(Task data Opens)
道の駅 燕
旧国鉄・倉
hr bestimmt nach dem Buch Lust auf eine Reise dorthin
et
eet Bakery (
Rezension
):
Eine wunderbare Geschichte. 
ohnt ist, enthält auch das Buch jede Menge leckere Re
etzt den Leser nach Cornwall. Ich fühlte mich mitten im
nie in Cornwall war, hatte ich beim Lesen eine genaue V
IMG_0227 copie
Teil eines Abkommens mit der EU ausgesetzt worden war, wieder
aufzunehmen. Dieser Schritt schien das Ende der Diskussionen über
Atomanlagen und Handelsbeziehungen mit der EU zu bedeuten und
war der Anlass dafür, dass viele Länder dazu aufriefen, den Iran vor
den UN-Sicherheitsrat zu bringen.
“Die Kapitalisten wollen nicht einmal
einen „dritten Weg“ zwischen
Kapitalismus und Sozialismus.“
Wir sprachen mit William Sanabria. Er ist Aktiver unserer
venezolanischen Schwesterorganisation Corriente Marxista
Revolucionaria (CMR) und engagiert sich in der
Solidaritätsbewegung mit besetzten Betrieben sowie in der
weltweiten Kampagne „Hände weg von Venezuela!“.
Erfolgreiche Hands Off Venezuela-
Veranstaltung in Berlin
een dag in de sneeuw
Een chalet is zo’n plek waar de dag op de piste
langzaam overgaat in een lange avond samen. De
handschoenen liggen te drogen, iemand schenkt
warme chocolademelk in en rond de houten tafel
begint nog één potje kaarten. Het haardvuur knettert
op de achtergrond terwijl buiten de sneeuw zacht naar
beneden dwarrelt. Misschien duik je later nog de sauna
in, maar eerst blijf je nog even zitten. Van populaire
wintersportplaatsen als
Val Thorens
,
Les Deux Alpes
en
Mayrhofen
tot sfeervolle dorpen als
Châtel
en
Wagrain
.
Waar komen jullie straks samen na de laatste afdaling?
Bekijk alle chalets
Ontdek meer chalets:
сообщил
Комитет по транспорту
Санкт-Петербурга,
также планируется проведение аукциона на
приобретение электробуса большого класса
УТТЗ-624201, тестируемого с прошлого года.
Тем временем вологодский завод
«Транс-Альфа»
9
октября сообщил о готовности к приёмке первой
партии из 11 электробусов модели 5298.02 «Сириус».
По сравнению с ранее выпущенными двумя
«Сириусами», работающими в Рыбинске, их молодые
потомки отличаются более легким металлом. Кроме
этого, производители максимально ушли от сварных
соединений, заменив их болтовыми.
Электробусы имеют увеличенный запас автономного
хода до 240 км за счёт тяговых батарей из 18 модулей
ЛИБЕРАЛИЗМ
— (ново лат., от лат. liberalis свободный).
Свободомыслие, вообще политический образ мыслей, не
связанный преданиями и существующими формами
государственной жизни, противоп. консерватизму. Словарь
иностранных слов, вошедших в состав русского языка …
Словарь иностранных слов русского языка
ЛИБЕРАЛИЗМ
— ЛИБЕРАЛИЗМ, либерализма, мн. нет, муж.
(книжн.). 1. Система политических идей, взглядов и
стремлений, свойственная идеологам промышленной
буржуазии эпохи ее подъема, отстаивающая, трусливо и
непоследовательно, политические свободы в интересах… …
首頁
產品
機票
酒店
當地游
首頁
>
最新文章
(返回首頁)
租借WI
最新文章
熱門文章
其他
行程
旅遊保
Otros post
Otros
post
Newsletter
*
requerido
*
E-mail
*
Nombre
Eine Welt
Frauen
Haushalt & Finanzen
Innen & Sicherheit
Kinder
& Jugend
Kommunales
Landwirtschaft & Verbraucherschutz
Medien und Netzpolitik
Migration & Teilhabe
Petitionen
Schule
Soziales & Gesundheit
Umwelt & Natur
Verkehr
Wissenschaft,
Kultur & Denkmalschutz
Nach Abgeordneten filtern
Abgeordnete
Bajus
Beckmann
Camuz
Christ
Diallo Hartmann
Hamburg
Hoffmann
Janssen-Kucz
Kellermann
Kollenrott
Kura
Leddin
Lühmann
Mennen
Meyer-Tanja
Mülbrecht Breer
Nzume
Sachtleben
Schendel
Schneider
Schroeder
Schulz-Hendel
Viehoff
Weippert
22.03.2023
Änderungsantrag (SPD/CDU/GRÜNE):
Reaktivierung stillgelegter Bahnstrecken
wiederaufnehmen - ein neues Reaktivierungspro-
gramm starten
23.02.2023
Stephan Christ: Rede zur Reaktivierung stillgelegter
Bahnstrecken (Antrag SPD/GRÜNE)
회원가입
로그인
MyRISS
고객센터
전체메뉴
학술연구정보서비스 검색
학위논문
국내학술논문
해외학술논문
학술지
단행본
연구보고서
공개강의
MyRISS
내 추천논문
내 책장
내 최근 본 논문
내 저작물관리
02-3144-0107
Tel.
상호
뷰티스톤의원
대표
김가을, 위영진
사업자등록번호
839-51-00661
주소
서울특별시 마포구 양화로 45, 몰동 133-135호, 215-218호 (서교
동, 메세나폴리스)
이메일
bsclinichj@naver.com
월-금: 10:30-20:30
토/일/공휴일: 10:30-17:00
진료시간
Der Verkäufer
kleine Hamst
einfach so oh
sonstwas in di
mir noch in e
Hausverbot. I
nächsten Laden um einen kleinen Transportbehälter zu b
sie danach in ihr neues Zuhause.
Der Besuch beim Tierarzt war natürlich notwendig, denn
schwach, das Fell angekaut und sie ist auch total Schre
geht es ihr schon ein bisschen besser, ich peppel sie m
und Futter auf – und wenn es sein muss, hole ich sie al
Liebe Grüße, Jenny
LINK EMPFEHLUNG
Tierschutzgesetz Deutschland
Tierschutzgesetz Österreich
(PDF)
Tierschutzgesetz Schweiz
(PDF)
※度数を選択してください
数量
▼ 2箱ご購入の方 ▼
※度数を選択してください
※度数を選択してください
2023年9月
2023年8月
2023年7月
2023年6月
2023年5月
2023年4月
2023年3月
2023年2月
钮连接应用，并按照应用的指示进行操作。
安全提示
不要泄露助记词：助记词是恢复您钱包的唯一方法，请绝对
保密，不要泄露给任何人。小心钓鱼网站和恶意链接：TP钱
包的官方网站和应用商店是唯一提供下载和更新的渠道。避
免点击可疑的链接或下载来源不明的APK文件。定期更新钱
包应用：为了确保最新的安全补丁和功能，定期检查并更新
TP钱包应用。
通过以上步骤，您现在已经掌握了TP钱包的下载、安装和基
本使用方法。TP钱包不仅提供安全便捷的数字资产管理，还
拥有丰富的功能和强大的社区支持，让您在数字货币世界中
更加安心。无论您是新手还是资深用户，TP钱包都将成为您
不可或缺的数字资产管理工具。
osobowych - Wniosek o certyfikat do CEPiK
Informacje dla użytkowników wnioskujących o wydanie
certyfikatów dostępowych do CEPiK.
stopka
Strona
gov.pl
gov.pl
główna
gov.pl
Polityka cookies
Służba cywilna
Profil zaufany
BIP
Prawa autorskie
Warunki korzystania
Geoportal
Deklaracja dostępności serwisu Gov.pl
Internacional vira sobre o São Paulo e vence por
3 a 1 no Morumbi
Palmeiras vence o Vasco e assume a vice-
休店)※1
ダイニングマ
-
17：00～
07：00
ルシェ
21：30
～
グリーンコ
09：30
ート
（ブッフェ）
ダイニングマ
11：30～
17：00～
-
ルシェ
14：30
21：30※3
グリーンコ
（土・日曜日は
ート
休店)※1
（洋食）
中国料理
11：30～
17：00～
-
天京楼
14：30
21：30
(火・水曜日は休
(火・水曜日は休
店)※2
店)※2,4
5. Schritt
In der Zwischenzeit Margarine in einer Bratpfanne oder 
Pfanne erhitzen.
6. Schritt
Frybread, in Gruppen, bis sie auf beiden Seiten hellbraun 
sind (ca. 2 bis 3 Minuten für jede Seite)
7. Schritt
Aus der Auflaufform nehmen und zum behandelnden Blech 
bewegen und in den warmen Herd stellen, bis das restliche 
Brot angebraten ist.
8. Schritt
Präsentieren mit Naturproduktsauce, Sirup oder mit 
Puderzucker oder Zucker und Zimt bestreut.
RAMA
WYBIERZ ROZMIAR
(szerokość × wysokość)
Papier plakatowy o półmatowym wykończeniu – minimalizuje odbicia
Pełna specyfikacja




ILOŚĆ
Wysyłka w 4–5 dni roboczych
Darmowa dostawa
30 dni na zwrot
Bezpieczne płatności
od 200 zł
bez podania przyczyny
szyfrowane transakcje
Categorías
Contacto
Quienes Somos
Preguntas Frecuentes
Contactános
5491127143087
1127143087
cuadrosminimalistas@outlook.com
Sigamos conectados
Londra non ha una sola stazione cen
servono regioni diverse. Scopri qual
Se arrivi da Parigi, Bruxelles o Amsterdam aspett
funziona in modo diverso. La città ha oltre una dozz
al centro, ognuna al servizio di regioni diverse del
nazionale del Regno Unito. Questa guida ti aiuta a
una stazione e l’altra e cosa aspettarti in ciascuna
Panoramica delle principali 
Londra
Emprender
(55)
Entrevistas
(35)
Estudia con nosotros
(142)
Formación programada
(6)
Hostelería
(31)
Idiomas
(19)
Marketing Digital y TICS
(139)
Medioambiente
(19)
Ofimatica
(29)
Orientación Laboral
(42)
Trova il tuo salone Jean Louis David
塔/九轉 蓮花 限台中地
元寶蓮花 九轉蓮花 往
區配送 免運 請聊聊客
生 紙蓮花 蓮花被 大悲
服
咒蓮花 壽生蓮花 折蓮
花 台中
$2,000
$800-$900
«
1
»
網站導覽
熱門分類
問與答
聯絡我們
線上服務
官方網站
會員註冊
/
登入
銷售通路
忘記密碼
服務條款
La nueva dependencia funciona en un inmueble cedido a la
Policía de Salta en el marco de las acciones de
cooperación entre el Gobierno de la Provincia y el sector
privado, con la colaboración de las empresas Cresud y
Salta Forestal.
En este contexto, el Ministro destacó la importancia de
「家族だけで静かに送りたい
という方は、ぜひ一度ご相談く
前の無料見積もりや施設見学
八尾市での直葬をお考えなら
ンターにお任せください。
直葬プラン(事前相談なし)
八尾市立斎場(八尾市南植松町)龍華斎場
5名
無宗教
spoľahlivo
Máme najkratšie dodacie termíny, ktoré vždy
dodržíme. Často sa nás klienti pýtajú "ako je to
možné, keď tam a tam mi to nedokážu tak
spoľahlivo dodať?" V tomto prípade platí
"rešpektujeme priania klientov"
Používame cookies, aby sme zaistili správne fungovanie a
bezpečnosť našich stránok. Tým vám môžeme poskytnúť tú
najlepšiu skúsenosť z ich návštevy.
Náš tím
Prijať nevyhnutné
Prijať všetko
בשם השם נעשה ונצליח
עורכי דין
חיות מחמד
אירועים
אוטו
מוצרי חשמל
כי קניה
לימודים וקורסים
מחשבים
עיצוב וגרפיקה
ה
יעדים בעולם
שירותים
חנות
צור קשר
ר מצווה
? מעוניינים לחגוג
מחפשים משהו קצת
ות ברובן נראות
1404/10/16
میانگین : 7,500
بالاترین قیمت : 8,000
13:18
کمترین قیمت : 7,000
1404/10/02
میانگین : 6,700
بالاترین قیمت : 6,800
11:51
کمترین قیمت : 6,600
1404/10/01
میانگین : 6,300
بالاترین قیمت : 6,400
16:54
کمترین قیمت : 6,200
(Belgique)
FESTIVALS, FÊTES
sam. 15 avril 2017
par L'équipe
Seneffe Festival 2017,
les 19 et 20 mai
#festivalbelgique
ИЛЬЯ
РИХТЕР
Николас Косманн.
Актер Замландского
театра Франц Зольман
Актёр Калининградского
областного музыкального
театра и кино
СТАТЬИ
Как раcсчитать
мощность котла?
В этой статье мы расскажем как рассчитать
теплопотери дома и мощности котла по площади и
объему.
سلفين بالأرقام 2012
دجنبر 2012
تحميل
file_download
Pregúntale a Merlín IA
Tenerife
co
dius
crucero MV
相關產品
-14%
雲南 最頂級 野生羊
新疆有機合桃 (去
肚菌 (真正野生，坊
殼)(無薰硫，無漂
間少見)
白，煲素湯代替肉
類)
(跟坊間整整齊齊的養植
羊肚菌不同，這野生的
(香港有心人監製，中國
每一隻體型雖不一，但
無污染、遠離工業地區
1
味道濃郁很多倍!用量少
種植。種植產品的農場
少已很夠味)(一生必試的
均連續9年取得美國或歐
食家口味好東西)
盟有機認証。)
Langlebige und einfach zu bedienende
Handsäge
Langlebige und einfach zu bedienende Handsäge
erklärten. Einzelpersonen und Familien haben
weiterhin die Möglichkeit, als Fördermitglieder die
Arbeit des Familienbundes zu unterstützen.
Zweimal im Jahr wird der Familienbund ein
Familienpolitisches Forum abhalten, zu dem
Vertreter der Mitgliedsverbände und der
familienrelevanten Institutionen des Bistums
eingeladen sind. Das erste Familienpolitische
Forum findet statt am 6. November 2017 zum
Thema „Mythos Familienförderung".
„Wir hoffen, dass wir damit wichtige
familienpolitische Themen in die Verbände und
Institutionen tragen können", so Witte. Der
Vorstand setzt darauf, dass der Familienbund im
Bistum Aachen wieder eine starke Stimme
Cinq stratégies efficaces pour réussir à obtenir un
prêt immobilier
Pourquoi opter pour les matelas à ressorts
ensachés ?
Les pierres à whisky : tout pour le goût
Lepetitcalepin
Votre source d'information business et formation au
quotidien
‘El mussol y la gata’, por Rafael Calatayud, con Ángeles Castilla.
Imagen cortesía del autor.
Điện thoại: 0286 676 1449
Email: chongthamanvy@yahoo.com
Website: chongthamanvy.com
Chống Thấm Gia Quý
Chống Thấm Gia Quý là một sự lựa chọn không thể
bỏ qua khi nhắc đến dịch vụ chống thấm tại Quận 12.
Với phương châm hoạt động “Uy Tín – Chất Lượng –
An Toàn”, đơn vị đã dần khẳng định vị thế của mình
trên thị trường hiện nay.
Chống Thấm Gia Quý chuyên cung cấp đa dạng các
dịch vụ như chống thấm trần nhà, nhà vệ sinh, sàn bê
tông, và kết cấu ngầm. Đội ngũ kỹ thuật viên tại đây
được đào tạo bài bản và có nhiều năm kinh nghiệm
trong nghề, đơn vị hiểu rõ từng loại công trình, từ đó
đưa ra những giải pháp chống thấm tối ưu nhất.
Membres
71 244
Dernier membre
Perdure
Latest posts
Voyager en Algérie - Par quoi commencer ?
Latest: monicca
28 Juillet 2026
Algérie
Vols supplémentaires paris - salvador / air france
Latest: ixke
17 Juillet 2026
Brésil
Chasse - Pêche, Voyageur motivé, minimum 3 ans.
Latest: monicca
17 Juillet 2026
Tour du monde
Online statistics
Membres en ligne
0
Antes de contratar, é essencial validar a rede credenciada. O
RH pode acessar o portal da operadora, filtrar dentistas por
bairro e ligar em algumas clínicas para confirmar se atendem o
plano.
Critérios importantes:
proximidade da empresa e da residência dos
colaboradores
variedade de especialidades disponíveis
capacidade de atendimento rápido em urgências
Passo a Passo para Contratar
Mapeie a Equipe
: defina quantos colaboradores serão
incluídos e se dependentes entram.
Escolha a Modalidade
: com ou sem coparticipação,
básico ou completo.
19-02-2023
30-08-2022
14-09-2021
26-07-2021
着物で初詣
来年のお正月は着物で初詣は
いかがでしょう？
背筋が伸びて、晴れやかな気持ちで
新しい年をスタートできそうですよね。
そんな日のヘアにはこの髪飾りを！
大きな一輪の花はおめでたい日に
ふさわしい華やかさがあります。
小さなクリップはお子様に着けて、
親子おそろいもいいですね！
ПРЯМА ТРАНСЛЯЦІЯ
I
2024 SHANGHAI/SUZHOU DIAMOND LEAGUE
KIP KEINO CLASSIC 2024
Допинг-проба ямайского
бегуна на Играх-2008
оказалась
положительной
(Task data Closes)
* **Work to complete**
Rewrite the stretch of the material from its start through the line containing "IMG_0227 copie", swapping "Rezension" for "Kritik" and leaving everything else unchanged.

* **Exercise solution**
道の駅 燕
旧国鉄・倉
hr bestimmt nach dem Buch Lust auf eine Reise dorthin
et
eet Bakery (
Kritik
):
Eine wunderbare Geschichte. 
ohnt ist, enthält auch das Buch jede Menge leckere Re
etzt den Leser nach Cornwall. Ich fühlte mich mitten im
nie in Cornwall war, hatte ich beim Lesen eine genaue V
IMG_0227 copie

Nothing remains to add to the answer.